There are two known primary sources regarding the details of the raid, and several secondary sources which drew largely on the accounts of Churches and/or Laws. There is one passing mention of the raid in the "Prisoner of War" volume of the Official History of New Zealand in the Second World War, which varies significantly from the other sources.

The first primary source is the book written by Churches, who was decorated for his involvement in the planning and conduct of the escape and raid. Churches' book, titled A Hundred Miles as the Crow Flies, was written after he was relieved of his obligation to secrecy by the Australian Army. The book details the events prior to the escape and the course of escape and evacuation. His book is also translated in Slovenian as Vranov let v svobodo (Crow's Flight into Freedom). Churches was known by the nickname "Crow" as he was the only soldier from the Australian state of South Australia in the camp, and South Australians are colloquially known in Australia as "crow eaters". Churches' version of events has been published, in part, by several secondary sources, including Australian television programs aired in 1985 and 2003, and newspaper articles in 1944, 2009 and 2011.
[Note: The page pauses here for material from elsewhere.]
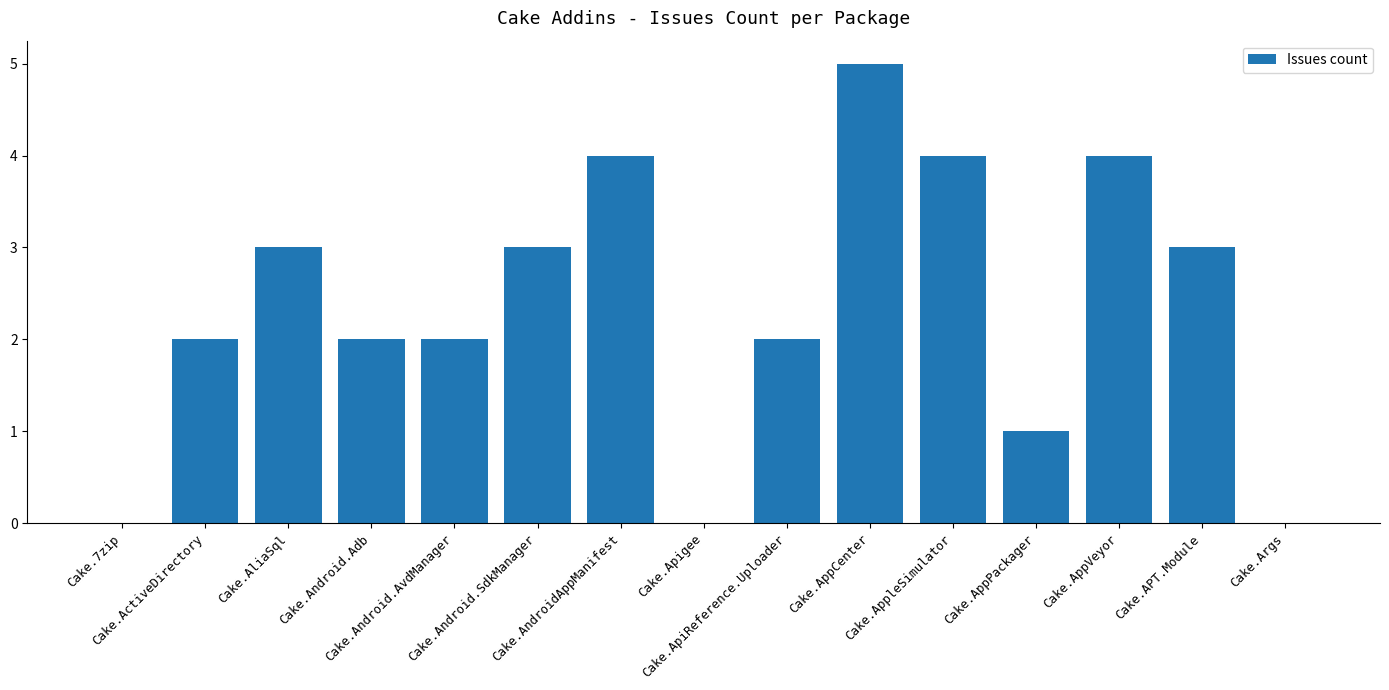

Does the chart contain stacked bars?

No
An Australian POW who was freed in the raid, Private Walter Gossner of the 2/15th Battalion, provided an extremely detailed account of his experiences about being part of a group of 87 POWs freed by Partisans from a location near Ožbalt. He gives the date of the raid as 27 September 1944, four weeks after the date given by Churches. His account has been posted on the internet by his family. Gossner states that he arrived at Semič 21 days after the raid, and his account varies significantly from that of Churches. It also claims Gossner served in the field for a short time as a Partisan. It is not known why Gossner's dates and other details of his account differ so markedly from Churches' account.

The Official History of New Zealand in the Second World War states that the raid occurred at St Lorenzen (the German name of Lovrenc na Pohorju), and that the raid was planned by two British officers. This varies significantly from all of the other sources, and it is unknown why this is the case.

Historiographical questions around the escape have largely been resolved following the gathering of new identified primary sources, comprehensive archival research, and the publication of The Greatest Escape by Ralph Churches' son Neil Churches, alongside historian Edmund Goldrick.